Мы входим в квартиру, прямой наводкой в спальню. И за холодную спальню – получи!
– Раздевайся, – говорю я, внимательно глядя на него. Действительно, Гарик начинает расстегивать рубашку.
Что-то обреченное появилось в его улыбке. Оставшись в одних джинсах, он ложится на постель, животом вниз, опустив голову лбом в подушку и скрестив руки за головой в защитной позе. На минуту при виде такой покорности в сердце моем пробуждается отчаянная нежность, любовь, жалость. Почти в ту же минуту, все это смывается недоверием.
На это все и рассчитано, думает, я не дойду до этого. А он тебя жалеет? Играет с тобой, как кот с мышью. Жалей его, продолжай этот обман!
С этими мыслями, волоча за собой заплетающиеся ноги, я подхожу к шкафу, снимаю с каких-то его брюк кожаный пояс…

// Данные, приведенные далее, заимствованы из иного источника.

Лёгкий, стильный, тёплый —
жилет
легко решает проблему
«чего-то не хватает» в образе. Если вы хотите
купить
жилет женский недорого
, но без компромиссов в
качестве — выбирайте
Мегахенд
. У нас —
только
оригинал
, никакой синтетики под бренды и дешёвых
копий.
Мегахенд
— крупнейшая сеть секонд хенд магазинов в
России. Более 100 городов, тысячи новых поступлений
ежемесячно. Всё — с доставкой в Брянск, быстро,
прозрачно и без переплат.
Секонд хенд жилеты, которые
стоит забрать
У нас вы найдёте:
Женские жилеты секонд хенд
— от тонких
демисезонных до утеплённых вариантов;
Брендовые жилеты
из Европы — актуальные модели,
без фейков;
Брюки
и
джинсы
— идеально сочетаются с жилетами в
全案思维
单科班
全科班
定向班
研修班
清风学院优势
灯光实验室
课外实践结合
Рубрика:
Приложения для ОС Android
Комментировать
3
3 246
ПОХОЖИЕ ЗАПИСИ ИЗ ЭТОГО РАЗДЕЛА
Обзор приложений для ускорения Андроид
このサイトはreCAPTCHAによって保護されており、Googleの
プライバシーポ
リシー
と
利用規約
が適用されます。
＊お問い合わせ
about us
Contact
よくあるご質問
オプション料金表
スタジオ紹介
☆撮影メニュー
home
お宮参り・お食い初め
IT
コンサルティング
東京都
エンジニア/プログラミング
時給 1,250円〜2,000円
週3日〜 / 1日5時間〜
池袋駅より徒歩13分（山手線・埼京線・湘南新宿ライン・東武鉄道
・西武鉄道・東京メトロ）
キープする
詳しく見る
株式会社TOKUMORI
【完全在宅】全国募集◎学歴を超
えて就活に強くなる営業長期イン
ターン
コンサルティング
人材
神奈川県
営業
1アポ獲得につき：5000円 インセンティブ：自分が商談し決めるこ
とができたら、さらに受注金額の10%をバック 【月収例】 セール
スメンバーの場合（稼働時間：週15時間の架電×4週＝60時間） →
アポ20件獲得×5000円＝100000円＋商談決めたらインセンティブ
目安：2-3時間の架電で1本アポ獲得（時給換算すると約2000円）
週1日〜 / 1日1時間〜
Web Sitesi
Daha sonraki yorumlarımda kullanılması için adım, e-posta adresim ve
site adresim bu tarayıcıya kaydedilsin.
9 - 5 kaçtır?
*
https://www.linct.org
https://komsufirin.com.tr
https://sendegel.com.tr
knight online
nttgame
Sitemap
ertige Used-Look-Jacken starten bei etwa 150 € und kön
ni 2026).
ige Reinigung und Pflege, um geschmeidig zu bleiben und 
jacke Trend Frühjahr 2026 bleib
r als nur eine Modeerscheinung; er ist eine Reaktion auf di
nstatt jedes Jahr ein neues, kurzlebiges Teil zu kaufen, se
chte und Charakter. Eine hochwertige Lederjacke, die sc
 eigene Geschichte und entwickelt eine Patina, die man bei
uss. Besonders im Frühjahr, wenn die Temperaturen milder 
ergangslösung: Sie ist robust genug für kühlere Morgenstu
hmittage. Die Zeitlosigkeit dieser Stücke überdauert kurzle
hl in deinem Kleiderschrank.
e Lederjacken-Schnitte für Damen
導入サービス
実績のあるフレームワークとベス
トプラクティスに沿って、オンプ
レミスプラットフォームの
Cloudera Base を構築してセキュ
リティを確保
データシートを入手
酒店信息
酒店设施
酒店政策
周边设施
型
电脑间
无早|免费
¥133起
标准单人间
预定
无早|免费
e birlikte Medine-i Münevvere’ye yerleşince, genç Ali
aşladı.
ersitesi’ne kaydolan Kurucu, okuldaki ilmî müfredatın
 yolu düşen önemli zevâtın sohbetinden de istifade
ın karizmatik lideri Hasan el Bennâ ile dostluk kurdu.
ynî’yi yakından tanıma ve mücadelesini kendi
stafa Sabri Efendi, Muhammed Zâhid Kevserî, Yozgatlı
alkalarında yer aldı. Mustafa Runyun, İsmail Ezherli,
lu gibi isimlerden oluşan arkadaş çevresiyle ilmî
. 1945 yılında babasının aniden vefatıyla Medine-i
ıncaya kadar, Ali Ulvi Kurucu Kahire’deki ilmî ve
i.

– Да ты что, пряжкой! – говорит он, – пряжкой ведь и в казармах не били.
– А я буду. Не умрешь, вытерпишь… Хотела бы я поменяться с тобой местами: чтобы ты меня пряжкой бил, а я тебя могла мучить, как ты меня. Без ремня, без единого грубого слова, ласково. Ла-ско-во! У-ух, ты змея-я!
И с этими словами я с размаху, что есть силы, бью его по голой белой спине так, что в ту секунду, как черный ремень отрывается от его спины, на ней остается красная полоса, вспухающая на глазах.
Он вскакивает, как ужаленный и, задохнувшись на минутку, говорит:
– Да ты что! Ну, не бей же пряжкой!
Но я наношу второй, третий, четвертый удар, как во сне, и мне становится легче, легче, легче.
– Постой, постой! – шепчет он, ловя губами воздух, лицо его стало бледным, как моя постель. – Дай мне передышку, это очень больно, постой, дай мне собраться с силами…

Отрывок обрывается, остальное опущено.